A ses deux visiteurs, qui feignaient de vouloir s’établir dans le pays, il vanta le climat, la fertilité, la beauté de la vallée. Il leur offrit du pain blanc, des fruits, du fromage et du lait. Puis il les mena dans son potager qui était d’une fraîcheur et d’une propreté charmantes; sur le mur qui recevait le soleil les espaliers allongeaient leurs branches avec une exactitude géométrique; les quenouilles des arbres fruitiers s’élevaient à égale distance les unes des autres, bien régulières et bien fournies.
– Vous ne vous ennuyez jamais, monsieur le curé? demanda Quatrefeuilles.
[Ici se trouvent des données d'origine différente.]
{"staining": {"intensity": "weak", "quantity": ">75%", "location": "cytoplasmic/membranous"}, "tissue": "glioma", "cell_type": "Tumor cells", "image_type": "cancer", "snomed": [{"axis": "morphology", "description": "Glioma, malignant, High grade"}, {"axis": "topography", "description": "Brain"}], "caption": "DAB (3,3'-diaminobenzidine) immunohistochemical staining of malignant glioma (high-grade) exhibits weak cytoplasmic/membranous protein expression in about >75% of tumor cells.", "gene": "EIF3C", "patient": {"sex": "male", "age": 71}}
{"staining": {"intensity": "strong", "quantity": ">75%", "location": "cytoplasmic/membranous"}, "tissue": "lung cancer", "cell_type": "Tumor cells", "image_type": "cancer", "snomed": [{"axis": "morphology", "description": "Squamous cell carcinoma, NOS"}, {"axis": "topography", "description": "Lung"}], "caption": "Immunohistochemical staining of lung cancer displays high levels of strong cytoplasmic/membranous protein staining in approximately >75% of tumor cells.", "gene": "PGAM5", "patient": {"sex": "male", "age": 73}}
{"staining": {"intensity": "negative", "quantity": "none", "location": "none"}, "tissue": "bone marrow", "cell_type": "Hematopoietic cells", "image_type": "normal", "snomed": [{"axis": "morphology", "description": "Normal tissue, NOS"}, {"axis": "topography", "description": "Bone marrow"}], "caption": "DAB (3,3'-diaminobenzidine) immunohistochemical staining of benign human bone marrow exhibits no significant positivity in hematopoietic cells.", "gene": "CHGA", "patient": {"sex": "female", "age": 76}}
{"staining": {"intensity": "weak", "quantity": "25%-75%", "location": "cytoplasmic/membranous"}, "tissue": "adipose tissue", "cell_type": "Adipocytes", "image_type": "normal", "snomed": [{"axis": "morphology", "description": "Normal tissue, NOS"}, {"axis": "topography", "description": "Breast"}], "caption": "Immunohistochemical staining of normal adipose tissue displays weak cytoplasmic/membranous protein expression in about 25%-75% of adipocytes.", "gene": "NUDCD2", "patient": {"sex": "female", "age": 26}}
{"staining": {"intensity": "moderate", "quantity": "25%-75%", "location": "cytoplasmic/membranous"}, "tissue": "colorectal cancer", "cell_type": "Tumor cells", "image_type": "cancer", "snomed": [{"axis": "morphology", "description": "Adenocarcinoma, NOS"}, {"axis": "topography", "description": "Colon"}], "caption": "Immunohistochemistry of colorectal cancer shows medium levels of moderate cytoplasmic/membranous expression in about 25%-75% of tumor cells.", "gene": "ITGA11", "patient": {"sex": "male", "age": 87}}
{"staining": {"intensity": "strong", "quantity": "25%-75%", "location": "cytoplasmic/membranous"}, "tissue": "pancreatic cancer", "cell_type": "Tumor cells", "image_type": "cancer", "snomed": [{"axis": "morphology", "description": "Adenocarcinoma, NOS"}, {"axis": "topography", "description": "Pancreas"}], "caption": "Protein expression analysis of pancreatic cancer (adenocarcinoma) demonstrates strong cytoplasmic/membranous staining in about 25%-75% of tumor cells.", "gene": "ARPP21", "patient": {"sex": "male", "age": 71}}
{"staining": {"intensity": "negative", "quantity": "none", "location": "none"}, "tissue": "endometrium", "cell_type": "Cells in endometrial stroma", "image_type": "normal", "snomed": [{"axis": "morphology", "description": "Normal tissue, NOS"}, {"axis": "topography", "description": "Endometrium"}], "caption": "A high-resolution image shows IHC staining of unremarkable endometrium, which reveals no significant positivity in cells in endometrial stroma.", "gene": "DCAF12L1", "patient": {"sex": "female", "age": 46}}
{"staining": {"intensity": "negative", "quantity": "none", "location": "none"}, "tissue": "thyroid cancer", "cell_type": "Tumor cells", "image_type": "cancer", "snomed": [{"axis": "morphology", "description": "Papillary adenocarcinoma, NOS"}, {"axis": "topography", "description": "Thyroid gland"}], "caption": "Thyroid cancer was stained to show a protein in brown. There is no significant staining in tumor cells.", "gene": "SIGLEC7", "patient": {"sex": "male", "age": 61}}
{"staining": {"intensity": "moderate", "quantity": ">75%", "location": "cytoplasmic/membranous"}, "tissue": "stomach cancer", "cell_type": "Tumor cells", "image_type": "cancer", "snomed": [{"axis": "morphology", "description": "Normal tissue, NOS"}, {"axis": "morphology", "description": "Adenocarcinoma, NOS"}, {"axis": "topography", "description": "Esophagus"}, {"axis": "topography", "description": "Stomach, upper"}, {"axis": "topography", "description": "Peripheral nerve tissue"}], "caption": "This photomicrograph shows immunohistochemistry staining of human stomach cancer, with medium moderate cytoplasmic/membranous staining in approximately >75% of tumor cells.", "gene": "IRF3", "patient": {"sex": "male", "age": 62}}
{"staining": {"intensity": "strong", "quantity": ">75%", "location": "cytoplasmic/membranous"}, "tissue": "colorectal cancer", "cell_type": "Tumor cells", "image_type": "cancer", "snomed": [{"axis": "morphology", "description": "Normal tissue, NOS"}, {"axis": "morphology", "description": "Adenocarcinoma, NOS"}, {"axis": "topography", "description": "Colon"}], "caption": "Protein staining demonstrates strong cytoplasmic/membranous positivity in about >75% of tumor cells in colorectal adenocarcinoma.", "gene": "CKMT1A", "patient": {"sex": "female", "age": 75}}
– Le temps me paraît court entre ma bibliothèque et mon jardin, répondit le prêtre. Pour tranquille et paisible qu’elle soit, ma vie n’en est pas moins active et laborieuse. Je célèbre les offices, je visite les malades et les indigents, je confesse mes paroissiens et mes paroissiennes. Les pauvres créatures n’ont pas beaucoup de péchés à dire; puis je m’en plaindre? Mais elles les disent longuement. Il me faut réserver quelque temps pour préparer mes prônes et mes catéchismes: mes catéchismes surtout me donnent de la peine, bien que je les fasse depuis plus de vingt ans. Il est si grave de parler aux enfants: ils croient tout ce qu’on leur dit. J’ai aussi mes heures de distraction. Je fais des promenades; ce sont toujours les mêmes et elles sont infiniment variées.
Un paysage change avec les saisons, avec les jours, avec les heures, avec les minutes; il est toujours divers, toujours nouveau. Je passe agréablement les longues soirées de la mauvaise saison avec de vieux amis, le pharmacien, le percepteur et le juge de paix. Nous faisons de la musique.
– Morine, ma servante, excelle à cuire les châtaignes; nous nous en régalons. Qu’y a- t-il de meilleur au goût que des châtaignes, avec un verre de vin blanc?
– Monsieur, dit Quatrefeuilles à ce bon curé, nous sommes au service du roi. Nous venons vous demander de nous faire une déclaration qui sera pour le pays et pour le monde entier d’une grande conséquence. Il y va de la santé et peut être de la vie du monarque. C’est pourquoi nous vous prions d’excuser notre question, si étrange et si indiscrète qu’elle vous paraisse, et d’y répondre sans réserve ni réticence aucune. Monsieur le curé, êtes-vous heureux?
M. Miton prit la main de Quatrefeuilles, la pressa et dit d’une voix à peine perceptible.
– Mon existence est une torture. Je vis dans un perpétuel mensonge. Je ne crois pas.